Data items:

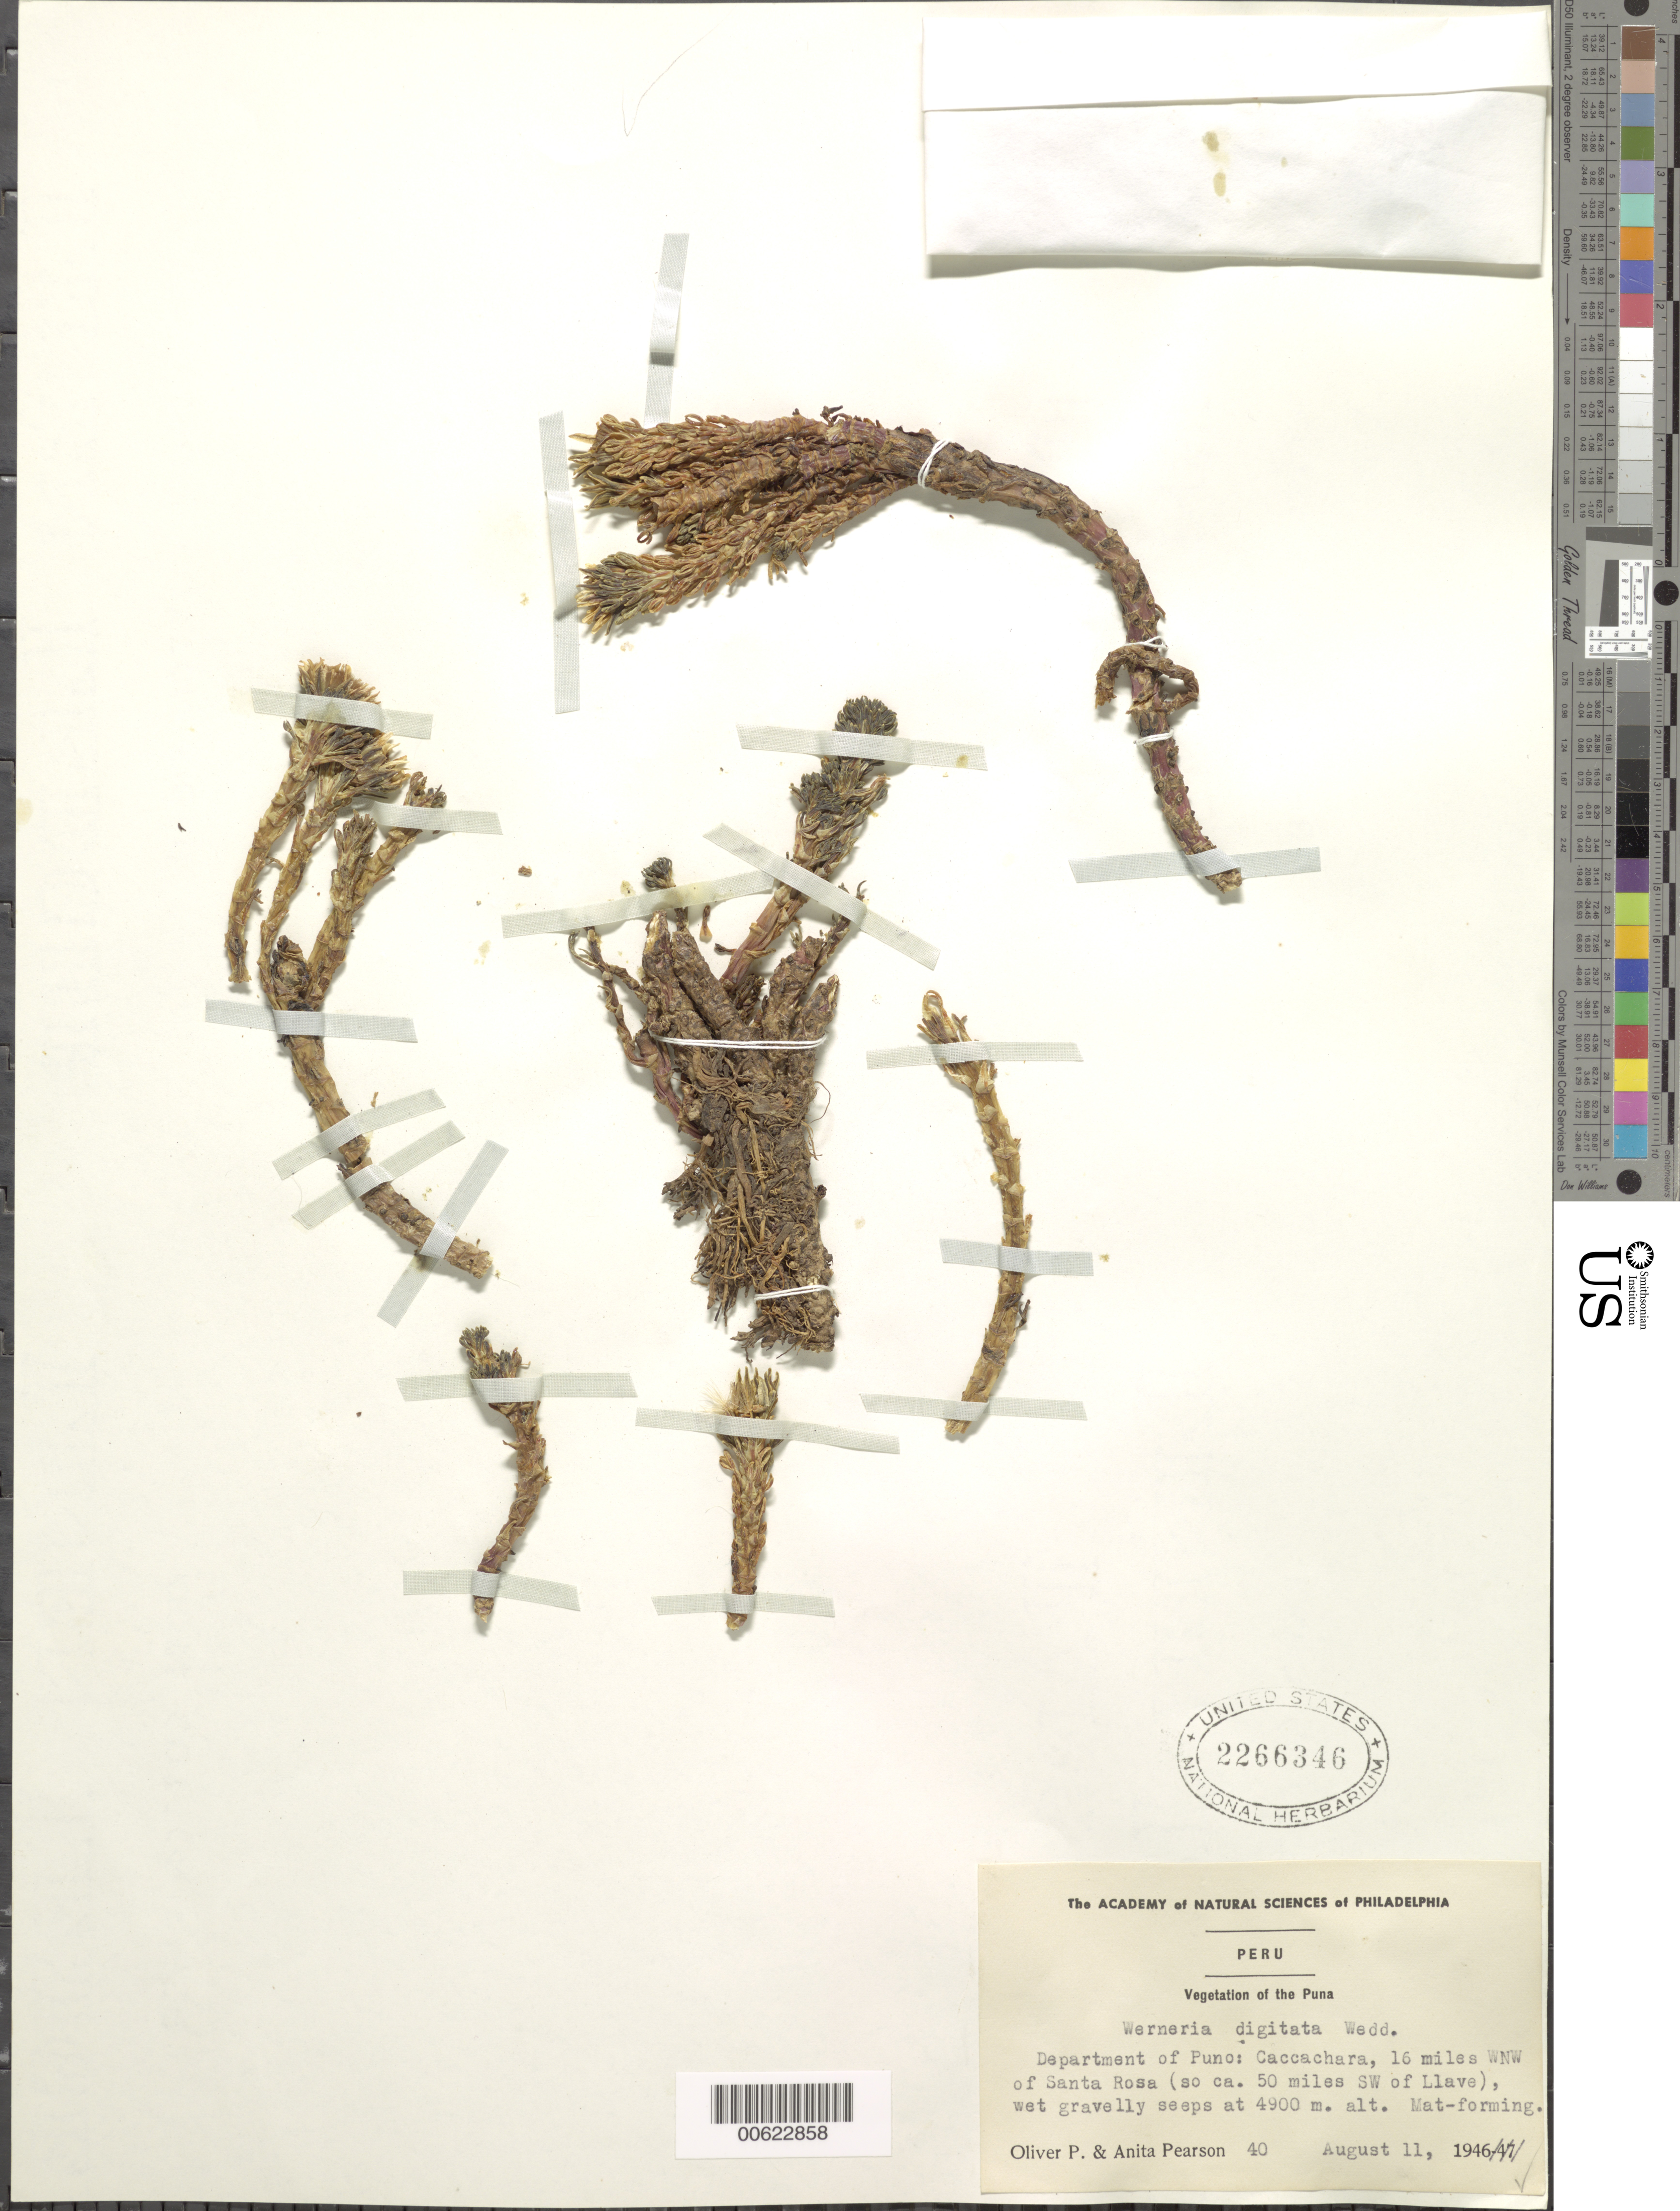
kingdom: Plantae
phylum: Tracheophyta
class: Magnoliopsida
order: Asterales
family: Asteraceae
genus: Xenophyllum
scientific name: Xenophyllum digitatum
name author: (Wedd.) V.A. Funk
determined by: Funk, Vicki A., (BOT), Smithsonian Institution - National Museum of Natural History (UNITED STATES)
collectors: O. P. Pearson & A. Pearson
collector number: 40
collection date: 1946-08-11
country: Peru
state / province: Puno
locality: Caccachara: Santa Rosa, 16 miles WNW of, (so ca. 50 miles SW of Llave)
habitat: Wet gravelly seeps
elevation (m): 4900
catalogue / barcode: US 2266346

PROBLEM DESCRIPTION: Please reproduce the listing, substituting "catalog" for "catalogue" everywhere it occurs and changing nothing else. Leave the pictures out.

RESULT OF THE EXERCISE:
kingdom: Plantae
phylum: Tracheophyta
class: Magnoliopsida
order: Asterales
family: Asteraceae
genus: Xenophyllum
scientific name: Xenophyllum digitatum
name author: (Wedd.) V.A. Funk
determined by: Funk, Vicki A., (BOT), Smithsonian Institution - National Museum of Natural History (UNITED STATES)
collectors: O. P. Pearson & A. Pearson
collector number: 40
collection date: 1946-08-11
country: Peru
state / province: Puno
locality: Caccachara: Santa Rosa, 16 miles WNW of, (so ca. 50 miles SW of Llave)
habitat: Wet gravelly seeps
elevation (m): 4900
catalog / barcode: US 2266346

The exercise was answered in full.